**** EXTRACT PROVIDED

In this project, we mainly look at sereral aspects that might affect people’s decision. First, what is your investment (time, tuition)? Second, what is your return (employment, salary)? Third, is there a major or place where you can get the best ROI? To answer these questions, mutiple data sets were obtained from open sources. College tuition by state provides us information on cost in different state, this helps people to decide if they want to go to another state to pursue “better” education or they want to go with in-state tuition. Employment and salary are also important factors. They are studied across differnt states and majors. Useful data will be extracted from the original data sets and put on maps to visually show the locations with various levels of cost and return.

3. APPROACH

Considering the consumer of the report would be mostly students planning for their future or parents of students. This report is going to contain a lot of visualization of the data. Maps will be used to show numbers at different locations. Time series graphs will be used to understand the trend of cost. Also, boxplots will be used to compare mean values and identify outliers.

4. HOW IT HELPS

The purpose of this project is not to give an exact answer to the question “If I should go to college or not”, while it serves as a tool that people can reference to, based on their circumstances. They are many factors to consider when making a decision. This report gives you straighforward visualization based on data obtained through survey or census by authorities.

PACKAGES REQUIRED

The following packages are required to complete the project.

library(tidyr)          # provides a set of functions that help with getting to tidy data.
library(XML)            # contains readHtmlTABLE function
library(plotly)         # it will be used to create a map in the final project
library(gdata)          # reading xls data from a website with read.xls
                        # supports "http://", "https://", and "ftp://" URLS
library(RCurl)          # provides functions to allow one to compose general HTTP requests
library(stringr)        # in order to use str_trim to trim leading white spaces
library(dplyr)          # It provides simple "verbs", functions that correspond to the most common data                             manipulation tasks.

********
**** EXTRACTED INFORMATION

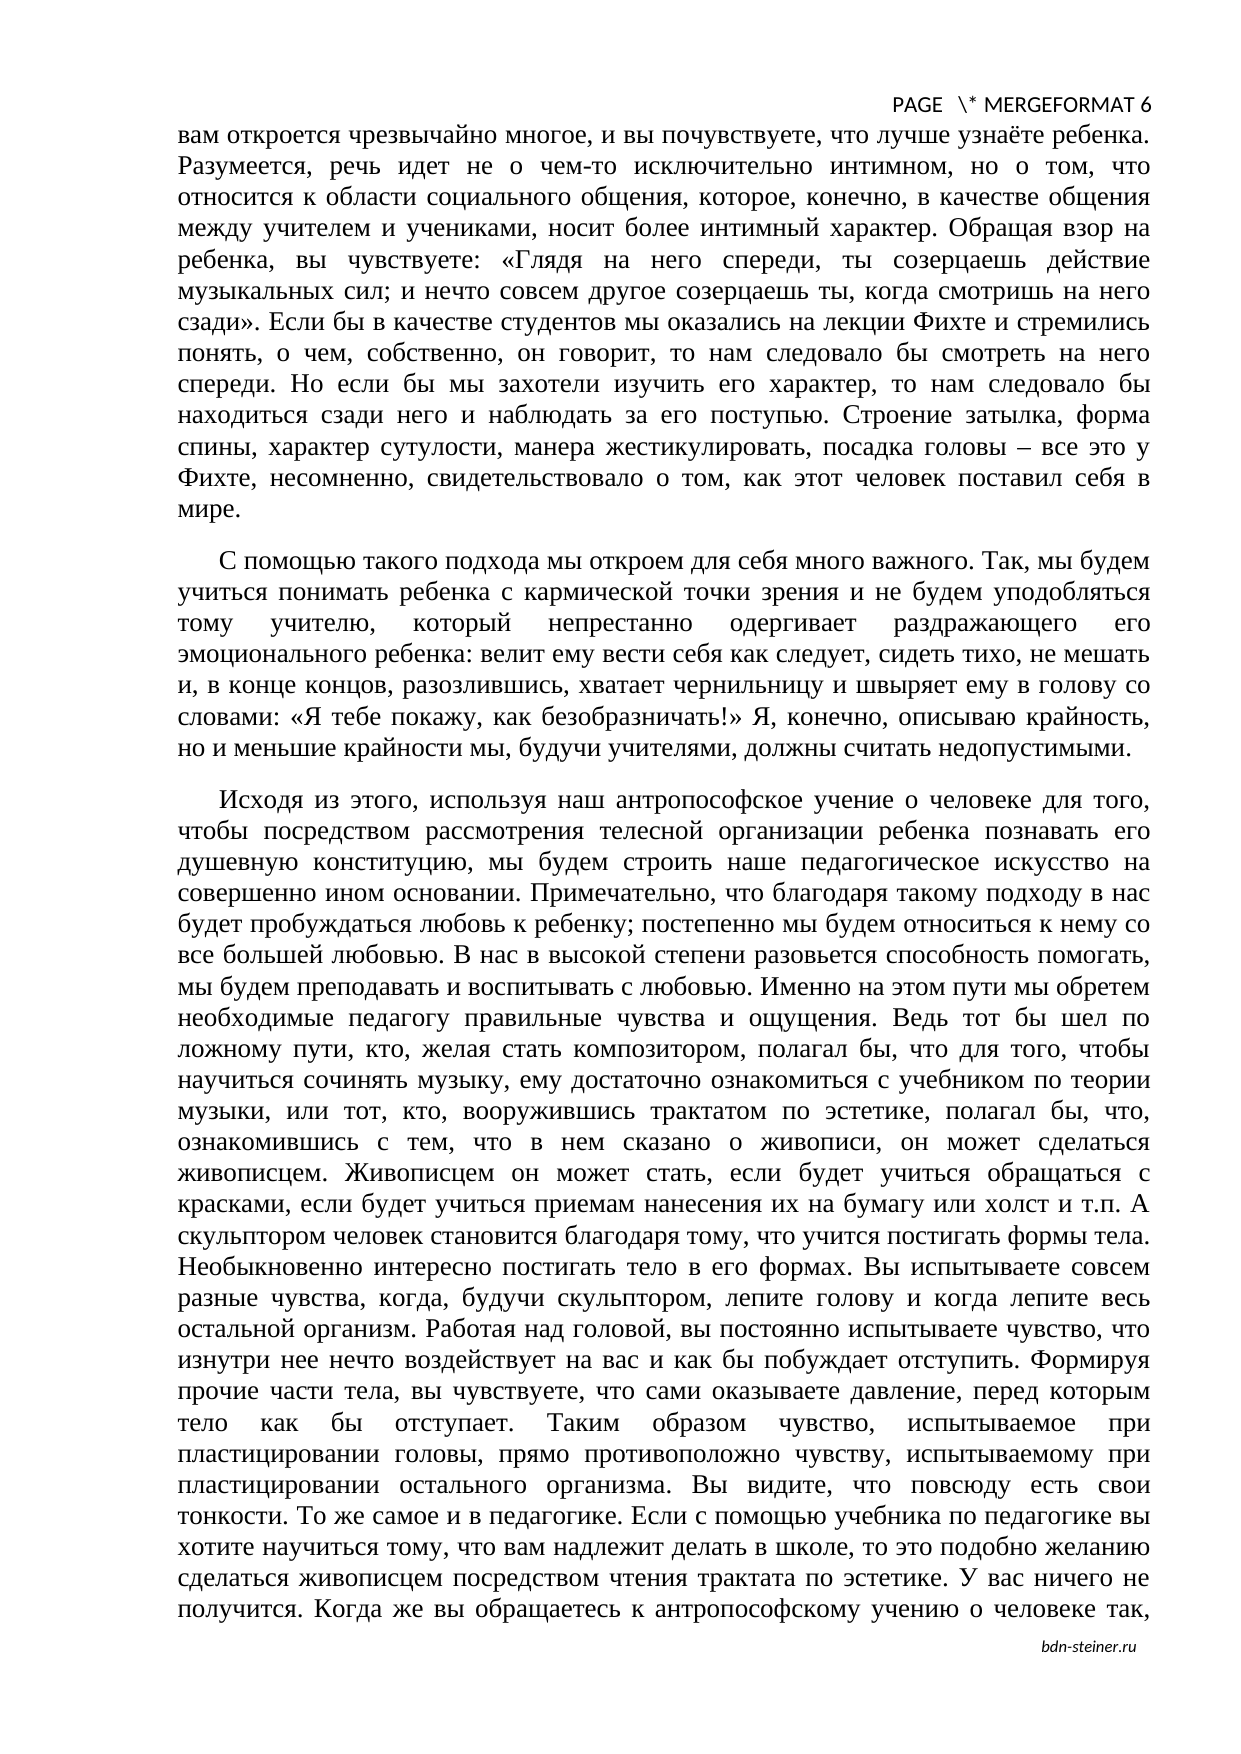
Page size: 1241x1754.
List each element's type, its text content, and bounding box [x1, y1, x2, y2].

text С помощью такого подхода мы откроем для себя много важного. Так, мы будем учиться понимать ребенка с кармической точки зрения и не будем уподобляться тому учителю, который непрестанно одергивает раздражающего его эмоционального ребенка: велит ему вести себя как следует, сидеть тихо, не мешать и, в конце концов, разозлившись, хватает чернильницу и швыряет ему в голову со словами: «Я тебе покажу, как безобразничать!» Я, конечно, описываю крайность, но и меньшие крайности мы, будучи учителями, должны считать недопустимыми. [177, 544, 1152, 762]
text вам откроется чрезвычайно многое, и вы почувствуете, что лучше узнаёте ребенка. Разумеется, речь идет не о чем-то исключительно интимном, но о том, что относится к области социального общения, которое, конечно, в качестве общения между учителем и учениками, носит более интимный характер. Обращая взор на ребенка, вы чувствуете: «Глядя на него спереди, ты созерцаешь действие музыкальных сил; и нечто совсем другое созерцаешь ты, когда смотришь на него сзади». Если бы в качестве студентов мы оказались на лекции Фихте и стремились понять, о чем, собственно, он говорит, то нам следовало бы смотреть на него спереди. Но если бы мы захотели изучить его характер, то нам следовало бы находиться сзади него и наблюдать за его поступью. Строение затылка, форма спины, характер сутулости, манера жестикулировать, посадка головы – все это у Фихте, несомненно, свидетельствовало о том, как этот человек поставил себя в мире. [177, 118, 1152, 523]
text Исходя из этого, используя наш антропософское учение о человеке для того, чтобы посредством рассмотрения телесной организации ребенка познавать его душевную конституцию, мы будем строить наше педагогическое искусство на совершенно ином основании. Примечательно, что благодаря такому подходу в нас будет пробуждаться любовь к ребенку; постепенно мы будем относиться к нему со все большей любовью. В нас в высокой степени разовьется способность помогать, мы будем преподавать и воспитывать с любовью. Именно на этом пути мы обретем необходимые педагогу правильные чувства и ощущения. Ведь тот бы шел по ложному пути, кто, желая стать композитором, полагал бы, что для того, чтобы научиться сочинять музыку, ему достаточно ознакомиться с учебником по теории музыки, или тот, кто, вооружившись трактатом по эстетике, полагал бы, что, ознакомившись с тем, что в нем сказано о живописи, он может сделаться живописцем. Живописцем он может стать, если будет учиться обращаться с красками, если будет учиться приемам нанесения их на бумагу или холст и т.п. А скульптором человек становится благодаря тому, что учится постигать формы тела. Необыкновенно интересно постигать тело в его формах. Вы испытываете совсем разные чувства, когда, будучи скульптором, лепите голову и когда лепите весь остальной организм. Работая над головой, вы постоянно испытываете чувство, что изнутри нее нечто воздействует на вас и как бы побуждает отступить. Формируя прочие части тела, вы чувствуете, что сами оказываете давление, перед которым тело как бы отступает. Таким образом чувство, испытываемое при пластицировании головы, прямо противоположно чувству, испытываемому при пластицировании остального организма. Вы видите, что повсюду есть свои тонкости. То же самое и в педагогике. Если с помощью учебника по педагогике вы хотите научиться тому, что вам надлежит делать в школе, то это подобно желанию сделаться живописцем посредством чтения трактата по эстетике. У вас ничего не получится. Когда же вы обращаетесь к антропософскому учению о человеке так, [177, 783, 1152, 1624]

********

• _EXERCISE 1_
In the report on college costs and returns, what will boxplots be used for?
• _EXERCISE 2_
Proceed with the report on college costs and returns, picking up after its final line.
The data has no role in any of this.

• _EXERCISE RESULT 1_
To compare mean values and identify outliers.

• _EXERCISE RESULT 2_
library(ggplot2)        # for better visulization, ggplot()function
library(purrr)          # to use map functions
library(maps)           # use state maps data

DATA PREPARATION

DATA SETS

Several data sets were obtained from open sources to achieve the purpose of this project. The first data set was accessible on Trends in Higher Education’s website. The data set describes the tuition and fees at Public Two-Year and Four-Year Instituations by State from 2004-05 to 2017-18. The data were compiled from different sources, including College Board, Annual Survey of Colleges; NCES, IPEDS Fall 2015 Enrollment data. This data set is mainly used to provide information on the cost of college education in different states across the US.

The second data set was obtained from Wall Street Journal’s website. This data set is the result of a year-long survey of 1.2 million people with only a Bachelor’s degree by PayScale Inc. The data sets provide salary information of different majors. The variables include starting median salary, mid-career median salary, percentage change from starting to mid-career slary, etc., which is very useful in terms of providing guidance on major selection.

The third data set provides mean earnings of workers 18 Years and over. Some other factors that might affect earnings are also included in this data set. In this project, educational attainment is the main factor to be studied. However, hypotheses testing will be conducted to look at other factors as well. This data set is availabe on the website United States Census Bureu.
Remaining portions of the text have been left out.